Is closure of an open subset of $\mathbb{R}$ always a countable union of closed intervals?

Question

The title pretty much is the question (by "closed interval" I mean to include possibly "degenerate" closed intervals consisting of a single point). The plausibility argument (I wouldn't quite call it a "proof") that leads me to think the answer is "yes" goes something like this:

We know the open set $O$ is a countable union of disjoint open intervals, call them $o_i$. It seems the closure of $O$ can, in general, introduce two kinds of limit points not already members of $O$:

• Any endpoint of an $o_i$ (thus each $o_i$ "becomes" a closed interval in $\overline{O}$)
• A point which is some finite distance from every $o_i$, but is the limit to which some (infinite) subset of the $o_i$ converges. It seems plausible (though I don't have a proof) that there would be at most countably many such limit points.

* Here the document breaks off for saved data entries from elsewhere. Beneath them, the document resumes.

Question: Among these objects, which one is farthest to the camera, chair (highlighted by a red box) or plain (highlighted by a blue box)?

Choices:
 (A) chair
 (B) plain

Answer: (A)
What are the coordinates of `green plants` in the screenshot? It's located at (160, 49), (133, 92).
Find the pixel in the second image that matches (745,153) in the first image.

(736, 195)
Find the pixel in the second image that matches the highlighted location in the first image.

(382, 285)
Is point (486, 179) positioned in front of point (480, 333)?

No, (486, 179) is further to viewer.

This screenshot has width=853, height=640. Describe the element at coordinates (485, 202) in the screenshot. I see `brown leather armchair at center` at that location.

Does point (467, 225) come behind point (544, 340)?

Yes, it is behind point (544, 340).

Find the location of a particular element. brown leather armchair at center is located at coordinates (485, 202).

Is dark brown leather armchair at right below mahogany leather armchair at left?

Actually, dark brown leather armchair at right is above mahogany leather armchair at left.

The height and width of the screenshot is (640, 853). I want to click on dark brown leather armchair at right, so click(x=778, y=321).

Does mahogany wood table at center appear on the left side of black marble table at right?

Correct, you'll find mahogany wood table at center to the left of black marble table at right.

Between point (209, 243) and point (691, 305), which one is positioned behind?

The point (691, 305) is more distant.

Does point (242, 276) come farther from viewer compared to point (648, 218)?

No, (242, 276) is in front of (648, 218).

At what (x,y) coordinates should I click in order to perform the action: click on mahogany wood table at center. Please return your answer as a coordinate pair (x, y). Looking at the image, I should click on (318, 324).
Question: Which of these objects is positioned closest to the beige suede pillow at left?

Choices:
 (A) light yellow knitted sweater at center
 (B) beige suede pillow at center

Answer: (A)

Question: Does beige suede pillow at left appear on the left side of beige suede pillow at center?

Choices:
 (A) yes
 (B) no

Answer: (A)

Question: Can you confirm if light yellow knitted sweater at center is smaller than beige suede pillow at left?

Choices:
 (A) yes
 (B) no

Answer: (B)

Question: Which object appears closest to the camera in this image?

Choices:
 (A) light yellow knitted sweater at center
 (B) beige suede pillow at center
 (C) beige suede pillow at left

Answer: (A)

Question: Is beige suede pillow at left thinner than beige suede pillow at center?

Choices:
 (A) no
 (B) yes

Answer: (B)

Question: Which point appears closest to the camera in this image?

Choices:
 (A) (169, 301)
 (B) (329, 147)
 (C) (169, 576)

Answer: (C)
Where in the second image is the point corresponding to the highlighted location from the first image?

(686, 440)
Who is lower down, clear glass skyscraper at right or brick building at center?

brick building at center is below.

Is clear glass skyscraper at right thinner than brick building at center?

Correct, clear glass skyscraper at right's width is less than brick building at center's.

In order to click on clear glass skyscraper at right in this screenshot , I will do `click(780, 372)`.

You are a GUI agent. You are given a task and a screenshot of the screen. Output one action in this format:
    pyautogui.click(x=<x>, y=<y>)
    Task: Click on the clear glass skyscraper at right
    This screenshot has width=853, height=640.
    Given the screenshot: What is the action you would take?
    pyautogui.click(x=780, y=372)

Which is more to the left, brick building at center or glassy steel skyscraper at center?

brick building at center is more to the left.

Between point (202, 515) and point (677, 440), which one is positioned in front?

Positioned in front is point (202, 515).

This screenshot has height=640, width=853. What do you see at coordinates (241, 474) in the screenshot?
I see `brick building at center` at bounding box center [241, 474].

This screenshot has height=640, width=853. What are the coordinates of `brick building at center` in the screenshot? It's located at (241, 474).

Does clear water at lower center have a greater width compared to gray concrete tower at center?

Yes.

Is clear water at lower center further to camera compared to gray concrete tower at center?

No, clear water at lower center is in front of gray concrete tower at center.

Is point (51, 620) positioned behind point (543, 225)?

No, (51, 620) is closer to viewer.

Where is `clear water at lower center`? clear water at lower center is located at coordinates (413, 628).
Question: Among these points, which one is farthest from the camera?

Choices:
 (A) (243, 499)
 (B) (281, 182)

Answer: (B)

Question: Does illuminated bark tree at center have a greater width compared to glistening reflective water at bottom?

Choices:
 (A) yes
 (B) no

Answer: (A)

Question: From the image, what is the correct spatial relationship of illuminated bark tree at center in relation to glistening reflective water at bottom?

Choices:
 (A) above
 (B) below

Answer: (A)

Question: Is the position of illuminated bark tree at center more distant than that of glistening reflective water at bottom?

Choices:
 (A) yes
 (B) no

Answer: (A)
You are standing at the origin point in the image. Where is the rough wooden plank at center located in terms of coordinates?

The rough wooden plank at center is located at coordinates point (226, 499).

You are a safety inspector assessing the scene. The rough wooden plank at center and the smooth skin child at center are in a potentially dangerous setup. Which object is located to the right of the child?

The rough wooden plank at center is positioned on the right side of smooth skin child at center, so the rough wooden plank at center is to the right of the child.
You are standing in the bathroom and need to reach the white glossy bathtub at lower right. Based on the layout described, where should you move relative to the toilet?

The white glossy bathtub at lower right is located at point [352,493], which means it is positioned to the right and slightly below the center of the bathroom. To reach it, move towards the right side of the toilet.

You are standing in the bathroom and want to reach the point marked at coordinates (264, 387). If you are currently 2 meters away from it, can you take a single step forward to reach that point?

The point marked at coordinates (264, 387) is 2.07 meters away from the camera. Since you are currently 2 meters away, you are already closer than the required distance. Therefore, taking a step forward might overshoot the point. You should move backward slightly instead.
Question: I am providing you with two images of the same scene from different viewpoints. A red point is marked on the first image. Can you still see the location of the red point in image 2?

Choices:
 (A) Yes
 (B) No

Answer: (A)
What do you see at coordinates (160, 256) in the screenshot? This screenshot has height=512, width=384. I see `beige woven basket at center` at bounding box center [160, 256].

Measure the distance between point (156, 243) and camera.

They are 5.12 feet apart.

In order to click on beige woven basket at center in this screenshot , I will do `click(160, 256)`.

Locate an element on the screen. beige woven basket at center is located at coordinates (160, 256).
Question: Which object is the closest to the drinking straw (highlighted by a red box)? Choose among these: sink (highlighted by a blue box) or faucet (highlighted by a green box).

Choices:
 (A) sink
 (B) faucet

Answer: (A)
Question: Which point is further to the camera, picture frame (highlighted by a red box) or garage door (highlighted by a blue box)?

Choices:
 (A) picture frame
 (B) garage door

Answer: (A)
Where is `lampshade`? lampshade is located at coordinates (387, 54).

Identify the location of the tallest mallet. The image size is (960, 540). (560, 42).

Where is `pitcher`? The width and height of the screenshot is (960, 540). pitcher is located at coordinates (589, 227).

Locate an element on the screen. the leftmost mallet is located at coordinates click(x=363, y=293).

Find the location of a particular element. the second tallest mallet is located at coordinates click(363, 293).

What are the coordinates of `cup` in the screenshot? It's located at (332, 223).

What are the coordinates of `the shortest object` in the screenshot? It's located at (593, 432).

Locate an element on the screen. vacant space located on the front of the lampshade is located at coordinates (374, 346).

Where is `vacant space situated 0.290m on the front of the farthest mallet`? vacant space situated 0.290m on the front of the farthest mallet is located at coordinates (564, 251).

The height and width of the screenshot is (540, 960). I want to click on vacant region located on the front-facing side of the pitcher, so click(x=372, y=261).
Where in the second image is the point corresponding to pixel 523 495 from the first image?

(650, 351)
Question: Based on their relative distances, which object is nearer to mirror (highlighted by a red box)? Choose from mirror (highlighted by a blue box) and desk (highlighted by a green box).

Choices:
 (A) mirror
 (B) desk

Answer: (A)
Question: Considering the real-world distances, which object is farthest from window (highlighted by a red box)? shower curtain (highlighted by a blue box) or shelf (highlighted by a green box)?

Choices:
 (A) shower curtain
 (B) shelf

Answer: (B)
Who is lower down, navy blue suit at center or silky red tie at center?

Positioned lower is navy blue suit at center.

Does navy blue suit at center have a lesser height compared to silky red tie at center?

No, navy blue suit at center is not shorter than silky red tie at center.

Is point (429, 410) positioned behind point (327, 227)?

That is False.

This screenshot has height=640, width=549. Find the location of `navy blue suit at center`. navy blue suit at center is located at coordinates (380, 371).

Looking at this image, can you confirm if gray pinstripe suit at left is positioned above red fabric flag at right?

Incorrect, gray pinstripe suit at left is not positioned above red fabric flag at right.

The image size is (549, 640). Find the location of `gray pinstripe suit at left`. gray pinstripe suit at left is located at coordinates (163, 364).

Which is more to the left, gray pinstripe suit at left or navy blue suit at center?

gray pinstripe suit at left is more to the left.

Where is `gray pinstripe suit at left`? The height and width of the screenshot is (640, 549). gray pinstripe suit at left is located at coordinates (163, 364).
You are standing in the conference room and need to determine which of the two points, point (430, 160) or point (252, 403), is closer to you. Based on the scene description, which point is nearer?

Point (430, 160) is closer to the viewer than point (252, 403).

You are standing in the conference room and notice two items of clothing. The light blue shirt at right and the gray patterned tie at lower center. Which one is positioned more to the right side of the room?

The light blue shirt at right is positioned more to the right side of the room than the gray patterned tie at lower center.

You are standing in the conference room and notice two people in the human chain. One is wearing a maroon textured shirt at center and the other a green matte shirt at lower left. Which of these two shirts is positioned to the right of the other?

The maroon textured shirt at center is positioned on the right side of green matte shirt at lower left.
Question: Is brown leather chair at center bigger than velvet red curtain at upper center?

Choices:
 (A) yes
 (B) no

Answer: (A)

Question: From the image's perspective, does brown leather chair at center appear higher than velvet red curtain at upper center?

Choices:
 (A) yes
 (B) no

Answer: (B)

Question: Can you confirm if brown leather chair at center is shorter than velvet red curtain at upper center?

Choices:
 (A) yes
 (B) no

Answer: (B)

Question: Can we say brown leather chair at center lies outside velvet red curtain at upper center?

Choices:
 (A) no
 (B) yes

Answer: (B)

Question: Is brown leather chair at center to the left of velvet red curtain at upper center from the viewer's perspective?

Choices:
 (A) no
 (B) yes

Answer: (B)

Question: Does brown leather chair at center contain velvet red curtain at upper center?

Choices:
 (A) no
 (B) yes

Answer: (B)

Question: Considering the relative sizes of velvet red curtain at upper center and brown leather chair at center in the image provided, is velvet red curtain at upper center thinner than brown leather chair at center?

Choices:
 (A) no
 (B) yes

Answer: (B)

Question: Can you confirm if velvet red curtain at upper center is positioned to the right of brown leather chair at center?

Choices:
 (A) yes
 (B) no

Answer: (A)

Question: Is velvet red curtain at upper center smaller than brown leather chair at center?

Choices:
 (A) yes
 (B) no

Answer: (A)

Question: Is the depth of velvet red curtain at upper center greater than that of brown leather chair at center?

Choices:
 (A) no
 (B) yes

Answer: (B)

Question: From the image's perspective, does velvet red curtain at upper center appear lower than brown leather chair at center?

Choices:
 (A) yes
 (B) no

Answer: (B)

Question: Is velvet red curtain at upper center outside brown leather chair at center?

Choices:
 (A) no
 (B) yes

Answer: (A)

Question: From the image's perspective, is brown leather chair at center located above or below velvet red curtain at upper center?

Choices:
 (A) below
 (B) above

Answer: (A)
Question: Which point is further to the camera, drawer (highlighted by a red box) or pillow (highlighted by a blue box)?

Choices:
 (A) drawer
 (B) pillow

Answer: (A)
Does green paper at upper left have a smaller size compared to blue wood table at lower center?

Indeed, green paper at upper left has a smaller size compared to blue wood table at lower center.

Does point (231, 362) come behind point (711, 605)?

By this reasoning, the closure of any open subset of $\mathbb{R}$ would be equal to some countable union of closed (possibly "degenerate") intervals.

Is this right? Or am I missing some case where it fails to hold?

Answer 1

Great question! Perhaps surprisingly, the answer is negative: let $U$ be the open set consisting of an open interval of length $d\over 3$ placed in the center of each "deleted interval" in the construction of the Cantor set of length $d$. The closure of $U$ contains, in addition to the obvious countable collection of closed intervals, every point in the Cantor set itself.

(This construction is closely related to this answer to an old question of mine, incidentally.)